AUSTIN, TX--(Marketwired - Jul 14, 2014) - Cellular infrastructure, such as the radio access network, traditionally has used industry-specific hardware owned and operated by mobile operators. Software-defined networking (SDN), network functions virtualization (NFV) and cloud radio access network (C-RAN) are among the initiatives starting to break that tradition. The result is that the RAN and evolved packet core (EPC) are slowly becoming applications that can run on off-the-shelf IT infrastructure hosted by data center operators and other third parties.

The first step in the evolution of the network is the process of moving from today's conventional remote radio head (RRH) deployments, where the baseband units (BBU) are deployed at the base of the cell tower, to an architecture in which the BBUs are deployed in one (or more) centralized data centers. The next step in this evolution is to an architecture in which the baseband units are deployed in data centers and the baseband functionality itself runs in virtualized software on generic computing platforms. This eventual architecture would divorce the 1:1 ratio between baseband and RRH, and thus give mobile operators the ability to support the same number of cell sites and sectors on less hardware. This would therefore be a true cloud RAN (C-RAN) deployment in a commercial data center.

"Once the evolution to C-RAN takes place, mobile operators are likely to realize both CapEx and OpEx savings," said Iain Gillott, president and founder of iGR, a market research consultancy focused on the wireless and mobile industry. "They will also realize other less easily quantifiable benefits, such as increased flexibility, faster and easier upgrade cycles and the ability to deploy new services and technology in fewer physical locations."

_Stored rows_:

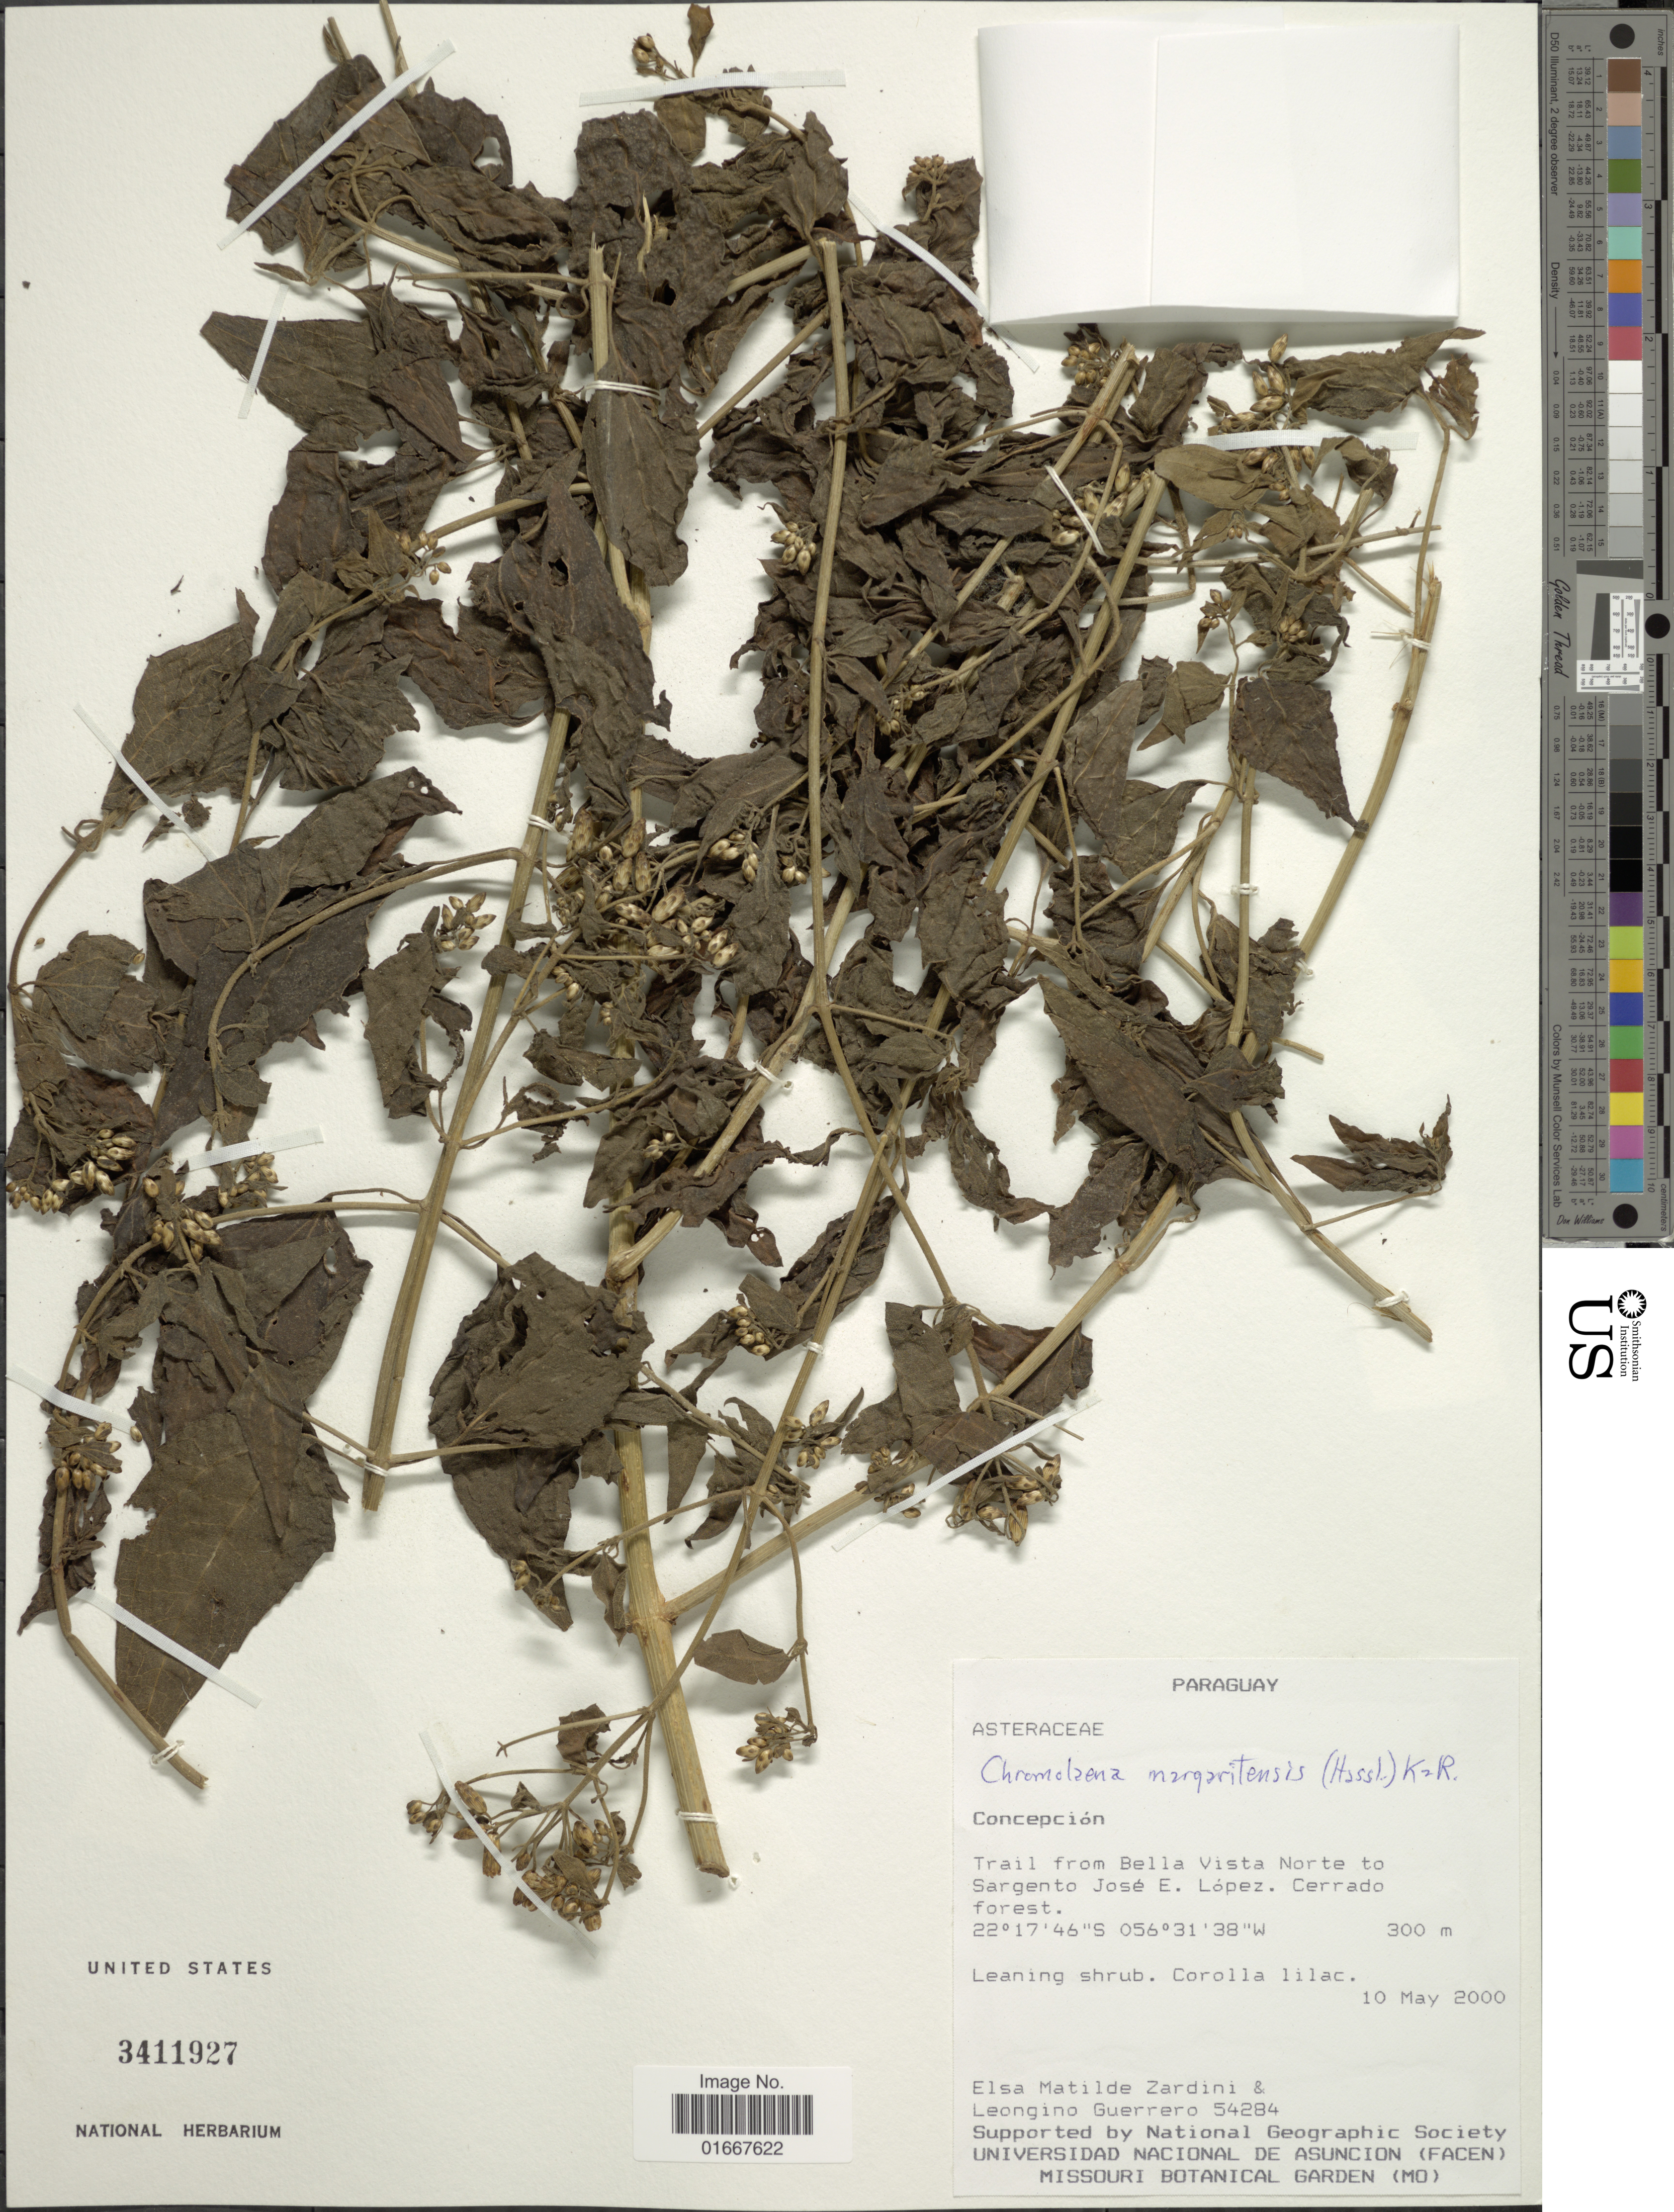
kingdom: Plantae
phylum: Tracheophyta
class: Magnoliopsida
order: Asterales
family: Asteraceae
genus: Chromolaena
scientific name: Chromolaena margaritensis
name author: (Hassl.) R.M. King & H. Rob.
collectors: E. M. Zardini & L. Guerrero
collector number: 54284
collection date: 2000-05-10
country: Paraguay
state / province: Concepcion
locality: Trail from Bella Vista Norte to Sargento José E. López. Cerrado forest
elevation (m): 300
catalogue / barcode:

_Your tasks_:
**1.** Can you give the plant-sheet listing again, replacing "locality" with "site" and keeping everything else the same, with the pictures left out?
**2.** Could you continue the press release on the move to cloud RAN from where it stops?
The text on cloud radio access networks and the listing of pressed plant sheets are unrelated material.

_Answers below_:
**1.**
kingdom: Plantae
phylum: Tracheophyta
class: Magnoliopsida
order: Asterales
family: Asteraceae
genus: Chromolaena
scientific name: Chromolaena margaritensis
name author: (Hassl.) R.M. King & H. Rob.
collectors: E. M. Zardini & L. Guerrero
collector number: 54284
collection date: 2000-05-10
country: Paraguay
state / province: Concepcion
site: Trail from Bella Vista Norte to Sargento José E. López. Cerrado forest
elevation (m): 300
catalogue / barcode:

**2.**
iGR's new market study, Cost Considerations for Centralized RAN and Cloud RAN, examines the process of moving from today's conventional remote radio head (RRH) deployment where the baseband units (BBU) are deployed at the base of the cell tower, to an architecture in which the BBUs are deployed in one (or more) centralized data centers. The market study examines the drivers, barriers and benefits of such a centralized architecture and also estimates the likely cost differences between a conventional RRH deployment, a centralized baseband deployment and a cloud RAN architecture.

The following key questions are answered in the new market study:

  • What are the traditional benefits of the hosting model?
  • What is the current regulatory environment and what is its impact on the hosted RAN model?
  • How will the perceived loss of control of the RAN due to hosting / centralization impact the network evolution?
  • What are the issues surrounding the ability of third parties to host a RAN / baseband unit rack?
  • How important is the availability of fiber in the viability of centralized RAN?
  • How important is the distance from the cell site to the data center?
  • What are the key differences between hosted baseband and existing architectures?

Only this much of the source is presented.